What would make an NJ town’s holiday display unconstitutional?
With the holiday season officially underway, municipal officials in New Jersey are scrambling to put together holiday displays that won’t offend anybody — or trigger possible lawsuits.
According to Mike Cerra, the assistant executive director of the New Jersey League of Municipalities, what is and is not permitted for a holiday display on municipal property can become a very complex legal issue. However, a court case 20 years ago in Jersey City provides good guidelines for towns to follow, he said.
“It’s clear that a purely religious display, especially if it pertains to just a single religion, is most likely going to be found unconstitutional,” he said. “However, a display containing symbols from different religions as well as secular symbols of the holidays would meet the constitutional test.”
So would a town that erects a Christmas tree and a menorah have to put up a sleigh or a reindeer with a blinking red nose as well?
“It’s a case-by-case basis, but it probably would need to be more diverse and have some secular symbols as well,” Cerra said.
In other words, he says a holiday display that features a crèche, a menorah and a Christmas tree should also include any number of same-sized secular symbols which could include “figures of Santa Claus, Frosty the Snowman, sleds, the Elf on the Shelf- an elf comes to your house every night and watches your kids. The more inclusive a display is, the more likely it will pass Constitutional muster.”
Cerra said because these guidelines have been hammered out, there has not been a significant holiday display court case in Jersey in several years.
Last fall, a League of Municipalities attorney was asked to offer general guidelines to towns on this issue. The following letter was to then-executive director Bill Dressel by Edward Purcell Esq., NJLM Associate Counsel-Staff Attorney:
"The leading case in this area of law is ACLU v. Schundler, 168 F.3d 92 (3d Cir. 1999). In that case, Jersey City erected, on city property and in front of City Hall, a display with a nativity scene, also called a crèche, and a menorah. The ACLU challenged this display on First Amendment grounds in 1994, and the District Court ordered the city to never again erect the holiday display.

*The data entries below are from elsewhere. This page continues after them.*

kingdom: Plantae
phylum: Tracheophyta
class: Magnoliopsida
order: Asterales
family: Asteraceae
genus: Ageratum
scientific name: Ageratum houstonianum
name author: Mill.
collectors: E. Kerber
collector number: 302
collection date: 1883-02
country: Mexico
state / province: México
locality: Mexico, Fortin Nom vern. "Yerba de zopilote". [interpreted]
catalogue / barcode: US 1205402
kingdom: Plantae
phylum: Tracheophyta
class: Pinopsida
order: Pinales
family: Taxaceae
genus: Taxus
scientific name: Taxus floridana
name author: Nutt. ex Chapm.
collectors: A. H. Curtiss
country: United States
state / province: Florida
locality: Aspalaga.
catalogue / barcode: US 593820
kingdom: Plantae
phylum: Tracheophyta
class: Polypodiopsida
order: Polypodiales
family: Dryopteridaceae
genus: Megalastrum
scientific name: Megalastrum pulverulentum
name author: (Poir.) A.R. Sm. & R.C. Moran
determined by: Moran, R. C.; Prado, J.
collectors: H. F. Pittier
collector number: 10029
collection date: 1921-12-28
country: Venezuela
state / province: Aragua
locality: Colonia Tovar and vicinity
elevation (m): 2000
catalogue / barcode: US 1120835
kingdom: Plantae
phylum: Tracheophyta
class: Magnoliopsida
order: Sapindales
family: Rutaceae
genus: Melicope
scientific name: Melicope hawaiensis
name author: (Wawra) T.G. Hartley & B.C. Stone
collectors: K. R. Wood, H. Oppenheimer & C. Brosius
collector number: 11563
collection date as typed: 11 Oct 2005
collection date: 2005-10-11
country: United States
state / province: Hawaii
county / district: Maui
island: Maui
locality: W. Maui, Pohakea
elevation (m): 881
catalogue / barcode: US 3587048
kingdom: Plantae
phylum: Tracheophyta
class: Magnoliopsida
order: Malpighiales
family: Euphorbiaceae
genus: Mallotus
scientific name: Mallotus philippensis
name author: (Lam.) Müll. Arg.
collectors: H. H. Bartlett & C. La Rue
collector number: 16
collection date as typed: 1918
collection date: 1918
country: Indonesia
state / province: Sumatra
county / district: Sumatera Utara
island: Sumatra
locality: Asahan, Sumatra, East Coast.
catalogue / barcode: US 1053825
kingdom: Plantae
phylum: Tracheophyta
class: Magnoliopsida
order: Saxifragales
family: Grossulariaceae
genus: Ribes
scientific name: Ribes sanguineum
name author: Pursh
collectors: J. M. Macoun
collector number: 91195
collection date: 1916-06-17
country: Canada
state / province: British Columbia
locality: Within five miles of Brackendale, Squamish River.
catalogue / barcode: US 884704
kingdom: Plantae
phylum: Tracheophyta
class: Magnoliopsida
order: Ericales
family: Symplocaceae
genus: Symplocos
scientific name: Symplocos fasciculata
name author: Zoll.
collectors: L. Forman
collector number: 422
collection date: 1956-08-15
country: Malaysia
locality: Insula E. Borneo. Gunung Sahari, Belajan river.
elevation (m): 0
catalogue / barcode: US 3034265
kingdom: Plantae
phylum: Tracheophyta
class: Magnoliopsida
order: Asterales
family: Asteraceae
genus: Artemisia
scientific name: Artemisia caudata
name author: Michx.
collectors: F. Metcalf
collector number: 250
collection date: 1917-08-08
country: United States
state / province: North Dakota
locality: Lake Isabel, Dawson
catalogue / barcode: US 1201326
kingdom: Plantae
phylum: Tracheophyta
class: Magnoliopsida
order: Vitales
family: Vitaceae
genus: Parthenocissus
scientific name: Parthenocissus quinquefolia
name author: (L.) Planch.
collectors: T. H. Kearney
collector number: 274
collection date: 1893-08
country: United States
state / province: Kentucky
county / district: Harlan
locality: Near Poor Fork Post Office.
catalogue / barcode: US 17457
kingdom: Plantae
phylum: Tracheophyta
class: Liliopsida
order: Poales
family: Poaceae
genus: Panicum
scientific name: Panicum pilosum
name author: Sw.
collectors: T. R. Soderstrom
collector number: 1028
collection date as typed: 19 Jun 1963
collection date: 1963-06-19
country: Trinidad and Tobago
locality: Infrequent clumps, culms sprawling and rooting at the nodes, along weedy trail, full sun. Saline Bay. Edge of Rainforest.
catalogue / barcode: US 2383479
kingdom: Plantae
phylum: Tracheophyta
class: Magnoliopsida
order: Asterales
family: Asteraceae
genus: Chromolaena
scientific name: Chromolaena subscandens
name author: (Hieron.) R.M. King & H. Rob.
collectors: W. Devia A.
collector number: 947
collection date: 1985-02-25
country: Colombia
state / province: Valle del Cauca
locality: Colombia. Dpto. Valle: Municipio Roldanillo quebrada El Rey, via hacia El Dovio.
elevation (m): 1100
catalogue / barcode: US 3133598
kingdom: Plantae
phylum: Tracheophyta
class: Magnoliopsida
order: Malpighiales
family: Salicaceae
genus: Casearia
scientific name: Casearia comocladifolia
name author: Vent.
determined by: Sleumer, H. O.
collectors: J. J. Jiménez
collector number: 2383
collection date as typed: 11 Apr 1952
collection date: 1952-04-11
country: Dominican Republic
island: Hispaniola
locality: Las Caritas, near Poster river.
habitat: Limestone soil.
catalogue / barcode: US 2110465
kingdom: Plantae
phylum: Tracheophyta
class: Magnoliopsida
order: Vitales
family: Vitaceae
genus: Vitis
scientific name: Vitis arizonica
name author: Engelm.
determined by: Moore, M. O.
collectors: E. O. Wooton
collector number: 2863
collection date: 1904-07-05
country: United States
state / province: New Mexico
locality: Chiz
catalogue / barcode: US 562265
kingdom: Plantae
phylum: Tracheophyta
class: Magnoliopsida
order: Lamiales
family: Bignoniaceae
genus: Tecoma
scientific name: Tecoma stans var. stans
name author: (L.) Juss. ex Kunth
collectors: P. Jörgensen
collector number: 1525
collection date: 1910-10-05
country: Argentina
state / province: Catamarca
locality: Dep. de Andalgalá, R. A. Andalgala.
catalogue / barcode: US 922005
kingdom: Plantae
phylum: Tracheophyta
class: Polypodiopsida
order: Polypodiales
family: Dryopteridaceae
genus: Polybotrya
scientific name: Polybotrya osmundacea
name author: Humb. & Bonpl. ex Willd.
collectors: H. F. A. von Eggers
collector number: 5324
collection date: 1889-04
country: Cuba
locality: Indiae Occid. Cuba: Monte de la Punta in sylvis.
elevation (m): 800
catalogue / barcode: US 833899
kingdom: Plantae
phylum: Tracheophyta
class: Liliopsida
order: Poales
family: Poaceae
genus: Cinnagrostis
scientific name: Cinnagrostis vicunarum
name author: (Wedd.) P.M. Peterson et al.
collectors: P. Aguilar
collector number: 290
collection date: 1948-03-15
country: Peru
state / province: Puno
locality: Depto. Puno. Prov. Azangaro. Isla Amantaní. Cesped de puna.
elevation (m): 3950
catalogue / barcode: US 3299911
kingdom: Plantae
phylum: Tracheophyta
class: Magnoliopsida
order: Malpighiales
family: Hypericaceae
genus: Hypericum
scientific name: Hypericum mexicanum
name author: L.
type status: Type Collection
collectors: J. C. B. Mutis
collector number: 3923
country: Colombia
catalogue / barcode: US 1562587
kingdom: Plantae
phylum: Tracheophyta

In 1995, Jersey City again erected a holiday display, again containing a crèche and a menorah. However, this time the city added Kwanza symbols, figures of Santa Claus and Frosty the Snowman, a sled, and signs that indicated the city celebrated the diverse cultural and ethnic heritages of its residents. All of the displays were of roughly the same size and prominence. The Third Circuit Court of Appeals found this a permissible display that did not run afoul of the Establishment Clause of the First Amendment. This case gives some general guidelines to municipal officials for permissible holiday displays.
A purely religious display, especially one related to a single religion, is almost certainly unconstitutional. In a prior case, the United States Supreme Court held a crèche, with a few poinsettias and a banner reading “Gloria in Excelsis Deo!” had the “unconstitutional effect of conveying a government endorsement of Christianity.” Allegheny v. ACLU, 492 U.S. 579, 627 (1989).
A display containing symbols from different religions, as well as secular symbols of the holidays, is likely constitutional. The constitutionality of such a display is further enhanced if a secular message is also included; for example, the message in the Jersey City display celebrating the diverse cultural and ethnic heritages of its residents, or another display in the Allegheny case that consisted of a menorah, a Christmas tree, and sign celebrating liberty and freedom. The Supreme Court found the inclusion of the secular Christmas tree and secular message rendered the display constitutional. Id. at 659.
The secular symbols and messages should not be included merely as an attempt to legitimize the religious aspects. To that end, they should be at least as prominent as any religious displays.
The law in this area remains complex, and municipal officials should consult their municipal attorneys about the legality of their particular display and the potential future impact of any decision reached."